Globally, about 12 million people have a stroke each year. In 2021, the World Health Organization recorded 11.9 million new stroke cases worldwide, making stroke the third leading cause of death and disability on the planet. In the United States alone, more than 795,000 people have a stroke every year, which works out to one stroke every 40 seconds.
Global Stroke Numbers
The 11.9 million new strokes recorded in 2021 represent only the annual count. The total number of people living with the effects of a current or past stroke is far higher: an estimated 93.8 million worldwide. That gap between new cases and total cases reflects the reality that many stroke survivors live for years or decades afterward, often with lasting disabilities like difficulty speaking, walking, or caring for themselves independently.
Stroke in the United States
Of the more than 795,000 annual strokes in the U.S., roughly 610,000 are first-time strokes. The remaining 185,000, nearly 1 in 4, happen in people who have already survived a previous stroke. About 7.6 million stroke survivors aged 20 and older are currently living in the United States.

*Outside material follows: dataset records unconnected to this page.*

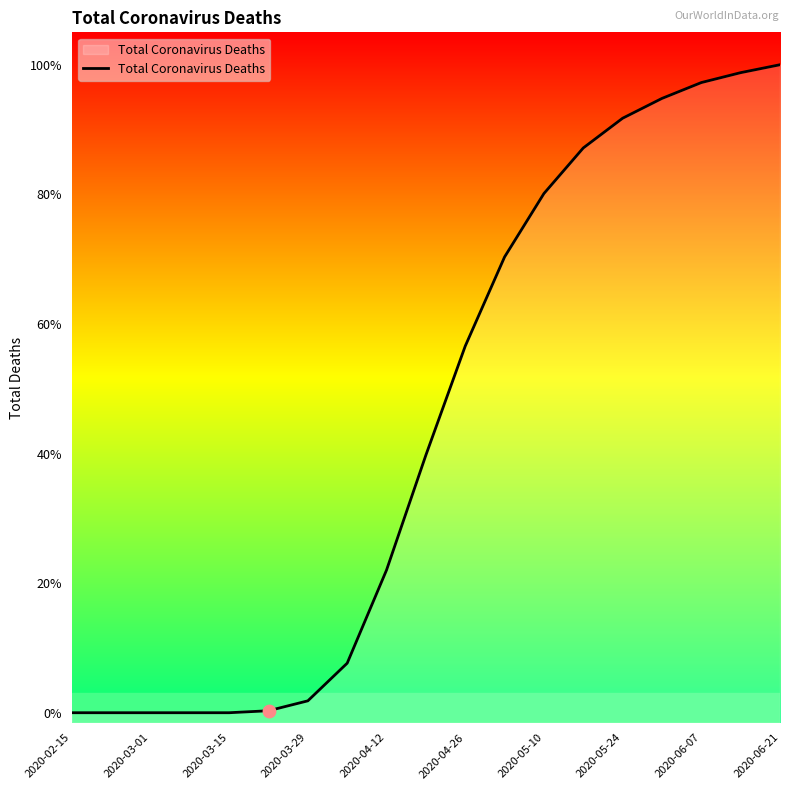

What is the change in value from 2020-06-21 to 17?

+193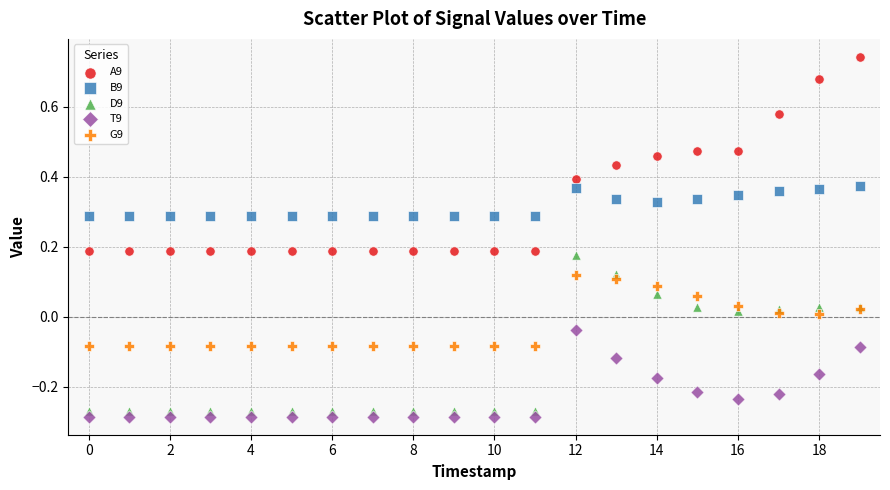

Which series contains the highest Y value?

A9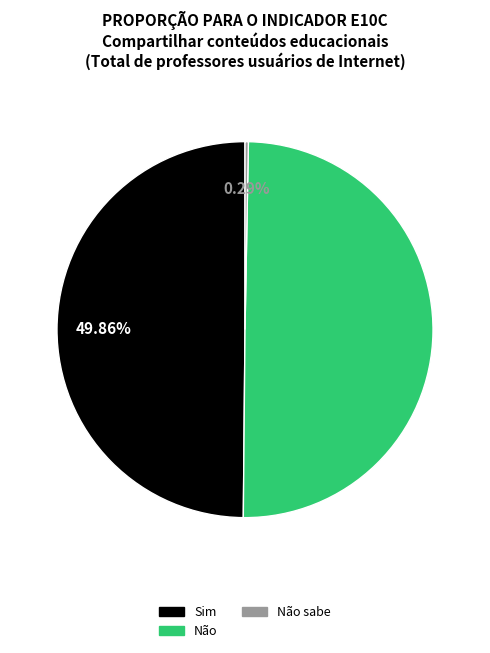

Which category has the smallest portion of the pie?

Não sabe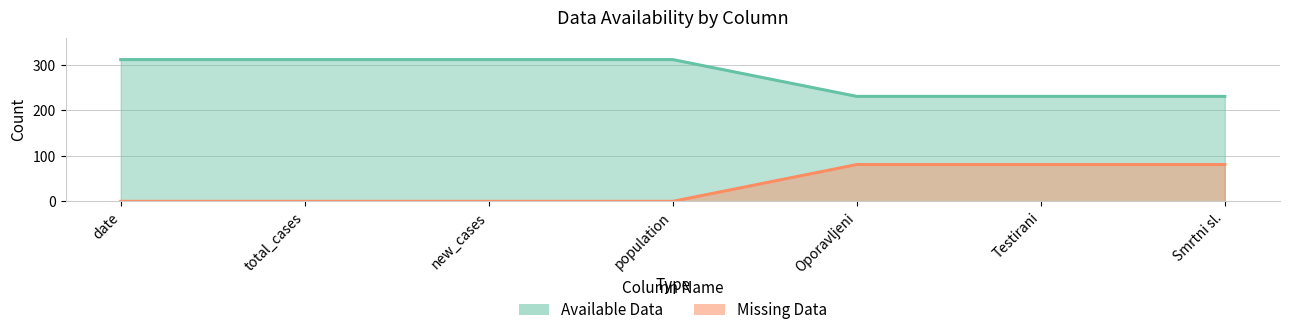

What is the value of the Missing Data point at the 7th from the left?

81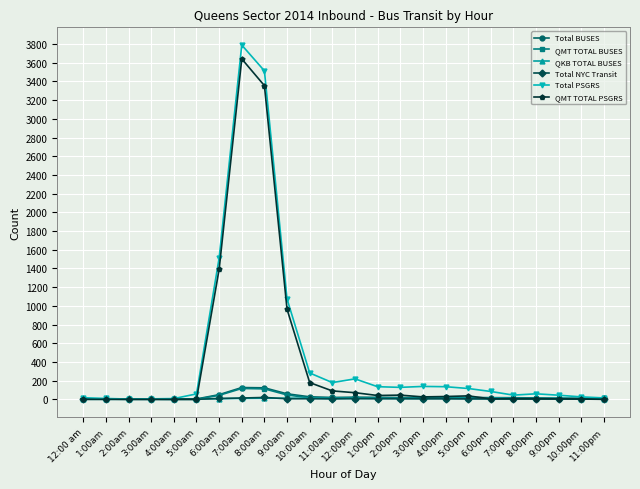

At how many categories does at least one series exceed 432?

4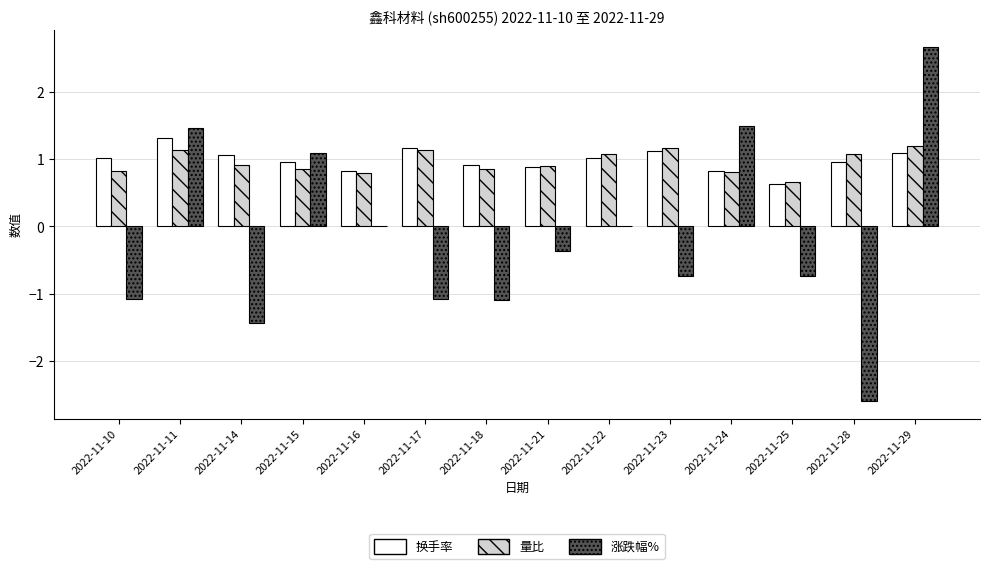

What is the maximum value shown in the chart?

2.7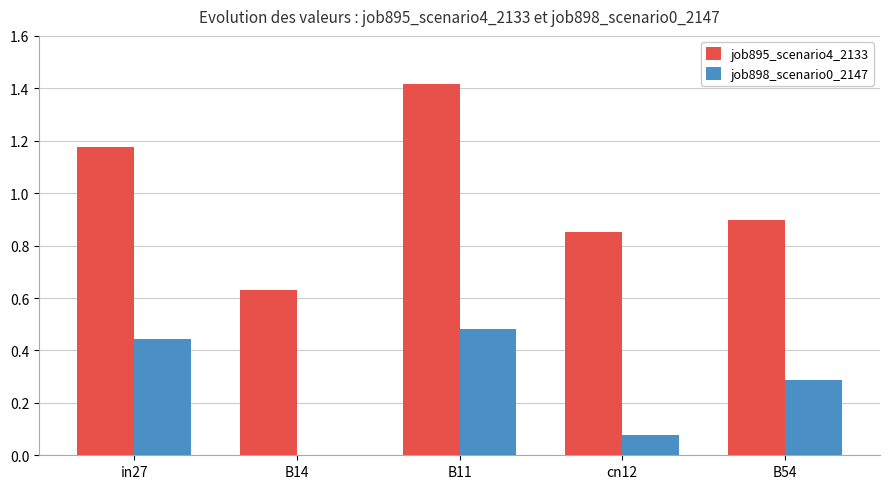

What is the average value of the job895_scenario4_2133 series?

1.0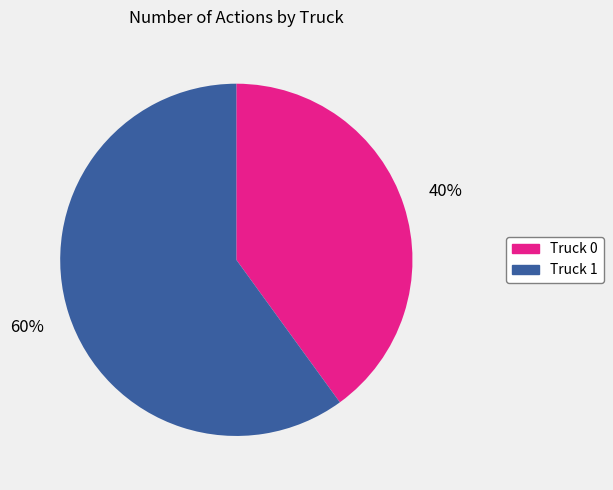

What percentage is the Truck 1 slice, to the nearest percent?

60%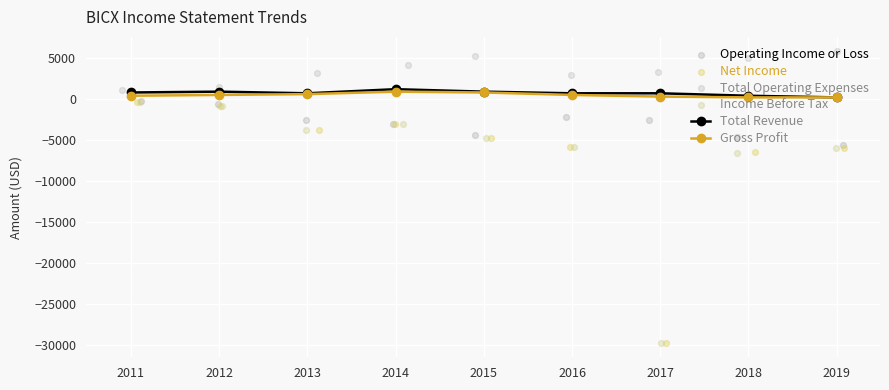

Which series has the largest total across all categories?

Total Operating Expenses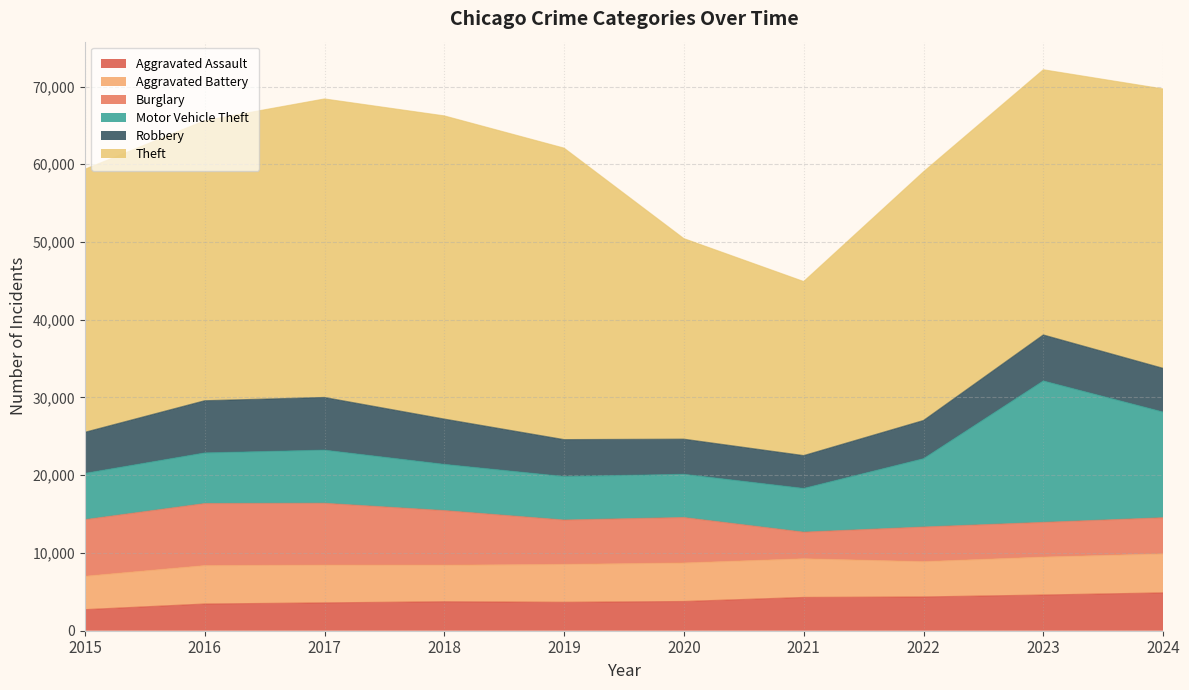

At which label does Theft first exceed 35937?

2016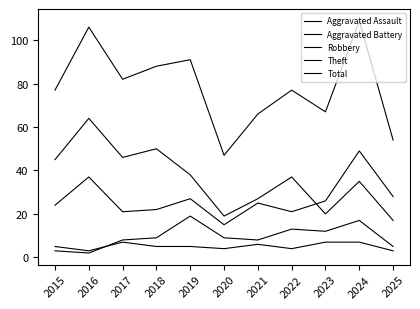

Is this an area chart (filled region under the line)?

No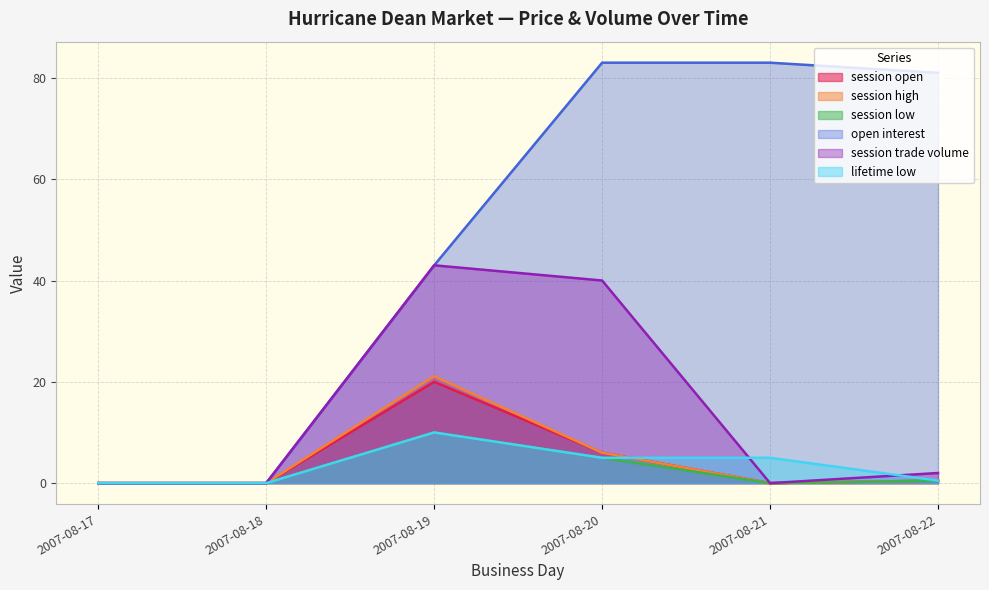

What is the maximum value for open interest?

83.0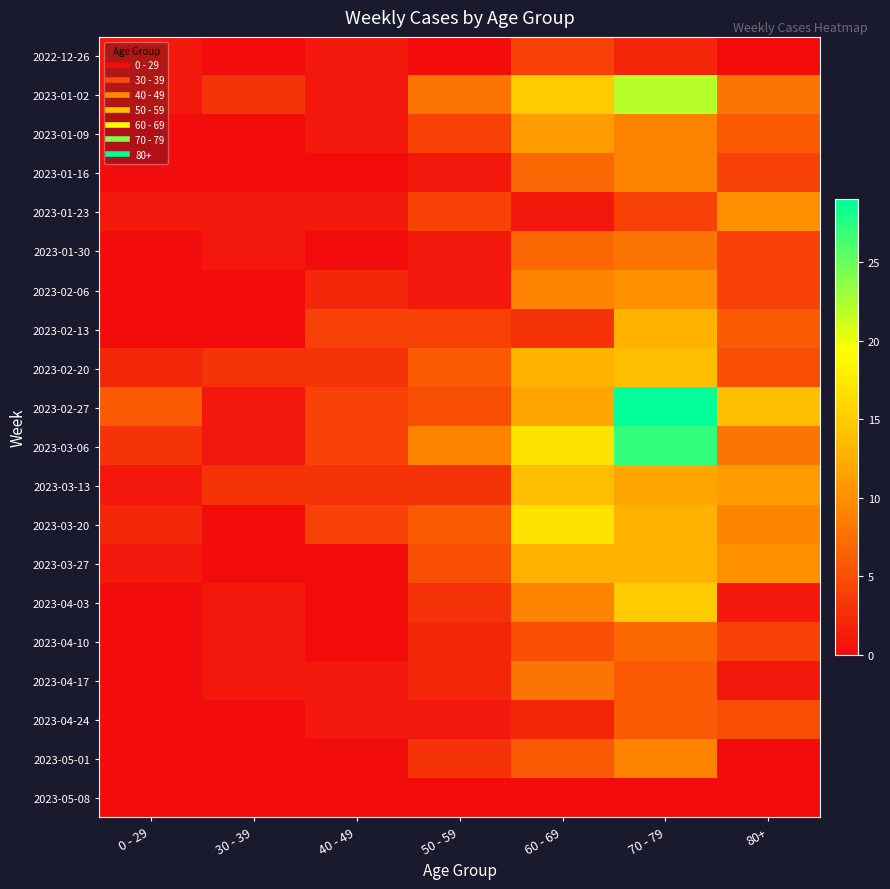

At how many categories does at least one series exceed 13?

3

The financial toll is enormous. The estimated direct and indirect cost of stroke in the U.S. was $56.2 billion during the 2019 to 2020 period, a figure that includes hospital stays, rehabilitation, medications, and lost wages from people who can no longer work.
Recurrent Stroke Risk
Having one stroke significantly raises the odds of having another. Over the past two decades, roughly 1 in 10 people who survived an ischemic stroke (the most common type, caused by a blood clot) had a second stroke within one year. The good news is that this recurrence rate has been dropping. Between 2001 and 2017, the one-year recurrent ischemic stroke rate fell from 11.3% to 7.6%, a relative reduction of about one-third. Better medications for blood pressure, cholesterol, and clot prevention are likely driving that improvement.
Who Is Most Affected
Stroke risk is not evenly distributed across racial and ethnic groups. In the U.S., Black men and women face dramatically higher stroke death rates than any other group. Among adults aged 45 to 64, Black men die from stroke at two to three times the rate of white, Hispanic, and Asian men in every region of the country. The disparity is even steeper for Black women, whose stroke death rates run two to five times higher than other groups depending on the region.
Geography matters too. The South has the highest stroke death rates across nearly every demographic group. For Black men, the stroke death rate in the South reaches 65.7 per 100,000 people, compared to 44.0 per 100,000 in the Northeast. For white men, the South’s rate of 30.2 per 100,000 is roughly double the Northeast’s rate of 16.3.
Strokes Are Rising in Younger Adults
Stroke has long been thought of as a condition affecting older people, but the numbers among younger adults are moving in the wrong direction. From 1990 to 2021, the total number of new stroke cases among young adults increased by 36%, and the number of people living with a prior stroke in that age group rose by 41%. A major global analysis published in the Journal of the American Heart Association found that since 2015, the rate of clot-caused strokes and a specific type of brain bleed among young adults has been climbing across all income levels worldwide, with the sharpest increases in middle-income countries.
Rising rates of obesity, high blood pressure, and diabetes in younger populations are likely contributors, though researchers are still working to fully explain the trend. The practical takeaway: stroke is no longer something only older adults need to think about. Recognizing the warning signs (sudden numbness on one side, trouble speaking, severe headache, loss of balance, or vision changes) matters at any age.